Vivas recuerda que en febrero de este
año, poco después de que se iniciaran las manifestaciones por la muerte de
Bassil Da Costa y Juan Montoya en el centro de Caracas, hubo una protesta en
Catia por el asesinato de un joven en la zona, cuya muerte fue atribuida a
miembros de los colectivos.
En medio de un contexto general de
protesta contra la represión del gobierno, en Tacagua los vecinos decidieron
cerrar una de las calles para pedir justicia. Los centinelas advirtieron que
había que dejar la protesta, pero los vecinos se negaron. Poco después llegaron
los integrantes de algunos de los colectivos y hablaron con la familia de la
víctima: o desistían de la acción o no le pagarían el entierro al joven, quien
trabajaba en el Mnisterio de la Cultura.
Dentro de la comuna también operan tres
refugios de damnificados, uno de ellos manejado por un colectivo.
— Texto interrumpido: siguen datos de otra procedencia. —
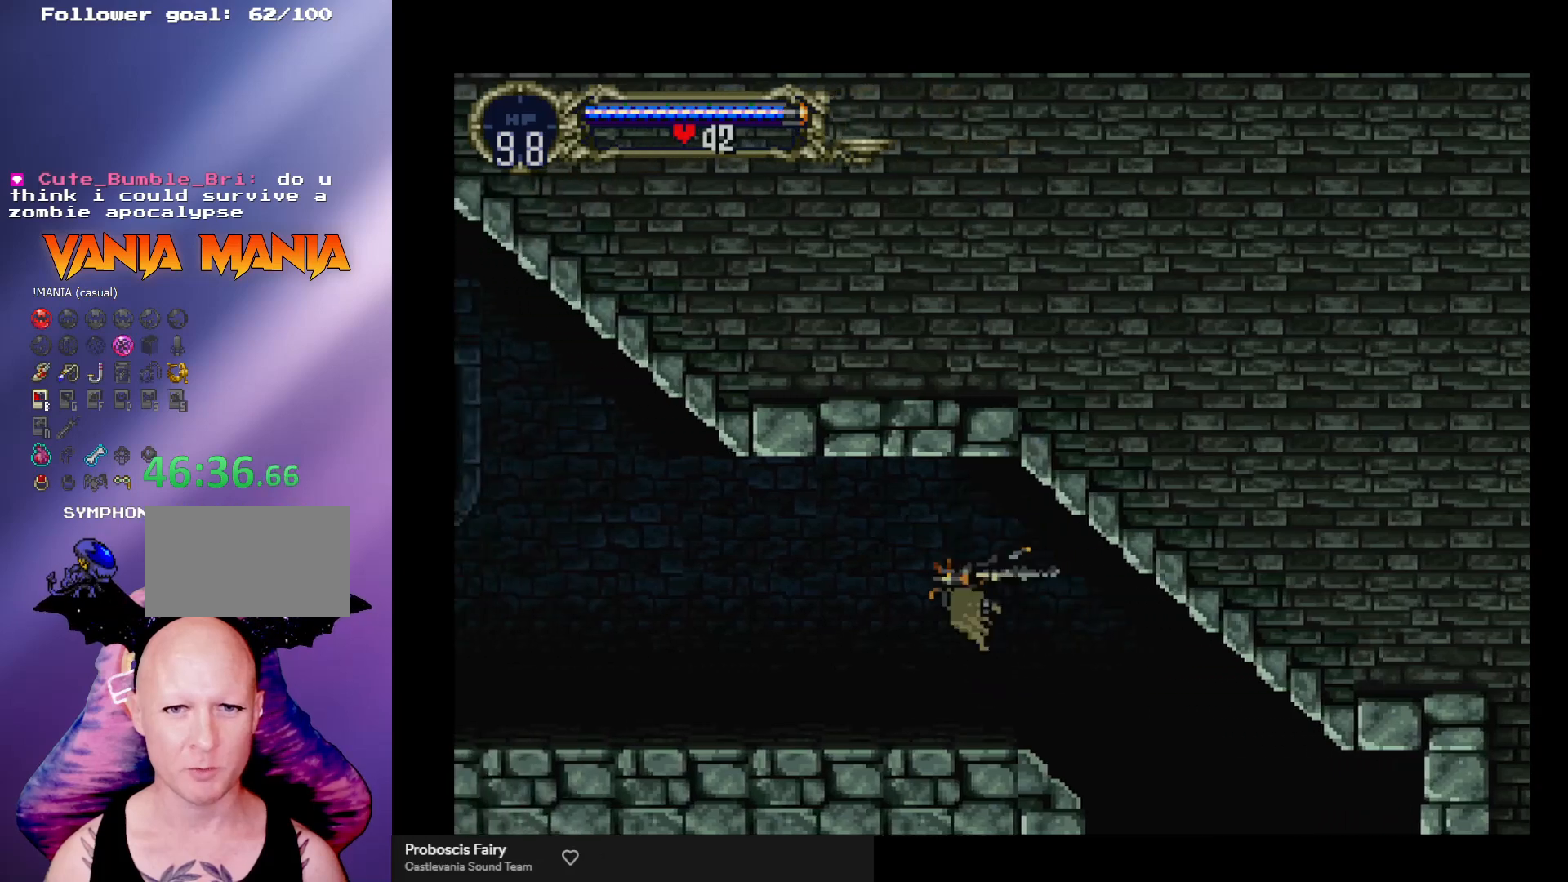
{"buttons": [], "left_stick": "center", "events": [[33, "R1", "down"], [33, "left_stick", "center"], [133, "R1", "up"]]}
Vivas cuenta
que allí se controla hasta cómo se viste la gente: ponerse una camisa amarilla
puede ser interpretado como afinidad al partido Primero Justicia, y eso trae consecuencias.
“Se trata de destruir la confianza de
vecino con vecino y eso hace que la gente tema hablar”. Vivas reconoce que él,
como líder de su comunidad, se autocensura: aun siendo receptor de los reclamos
de la gente del sector no puede canalizarlo pues eso puede tener consecuencias
para vecinos, amigos y familiares. “No puedo hablar de cómo se robaron el
dinero de la bloquera; me tuve que callar que se negara la reparación de
escuelas porque los fondos eran ofrecidos por la alcaldía de Chacao; ni puedo
decir cómo la gente de la zona debió reparar sus propias casas luego de que la
gente del programa Barrio Tricolor, en vez de refaccionar, las destruyera”.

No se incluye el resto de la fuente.